Instruction:
Convert every line of text in the rows below into a Markdown table with the columns No. and Text, numbering the lines in order and skipping blank ones. Leave the pictures out of the table.

┌─ Data provided

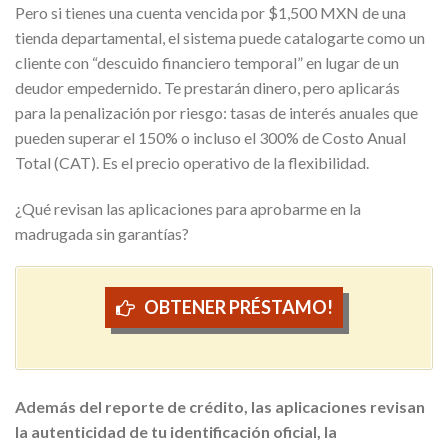
Pero si tienes una cuenta vencida por $1,500 MXN de una
tienda departamental, el sistema puede catalogarte como un
cliente con “descuido financiero temporal” en lugar de un
deudor empedernido. Te prestarán dinero, pero aplicarás
para la penalización por riesgo: tasas de interés anuales que
pueden superar el 150% o incluso el 300% de Costo Anual
Total (CAT). Es el precio operativo de la flexibilidad.
¿Qué revisan las aplicaciones para aprobarme en la
madrugada sin garantías?
OBTENER PRÉSTAMO!
Además del reporte de crédito, las aplicaciones revisan
la autenticidad de tu identificación oficial, la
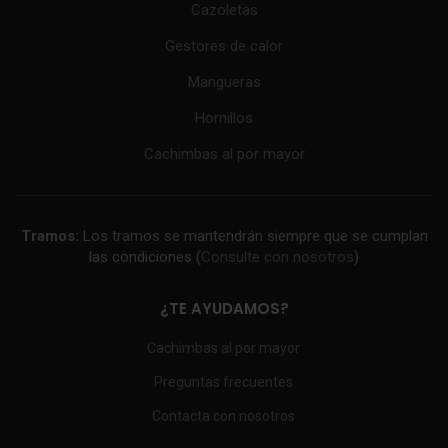
Cazoletas
Gestores de calor
Mangueras
Hornillos
Cachimbas al por mayor
Tramos:
Los tramos se mantendrán siempre que se cumplan
las condiciones (
Consulte con nosotros
)
¿TE AYUDAMOS?
Cachimbas al por mayor
Preguntas frecuentes
Contacta con nosotros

└─

Answer below:
| No. | Text |
|---|---|
| 1 | Pero si tienes una cuenta vencida por $1,500 MXN de una |
| 2 | tienda departamental, el sistema puede catalogarte como un |
| 3 | cliente con “descuido financiero temporal” en lugar de un |
| 4 | deudor empedernido. Te prestarán dinero, pero aplicarás |
| 5 | para la penalización por riesgo: tasas de interés anuales que |
| 6 | pueden superar el 150% o incluso el 300% de Costo Anual |
| 7 | Total (CAT). Es el precio operativo de la flexibilidad. |
| 8 | ¿Qué revisan las aplicaciones para aprobarme en la |
| 9 | madrugada sin garantías? |
| 10 | OBTENER PRÉSTAMO! |
| 11 | Además del reporte de crédito, las aplicaciones revisan |
| 12 | la autenticidad de tu identificación oficial, la |
| 13 | Cazoletas |
| 14 | Gestores de calor |
| 15 | Mangueras |
| 16 | Hornillos |
| 17 | Cachimbas al por mayor |
| 18 | Tramos: |
| 19 | Los tramos se mantendrán siempre que se cumplan |
| 20 | las condiciones ( |
| 21 | Consulte con nosotros |
| 22 | ) |
| 23 | ¿TE AYUDAMOS? |
| 24 | Cachimbas al por mayor |
| 25 | Preguntas frecuentes |
| 26 | Contacta con nosotros |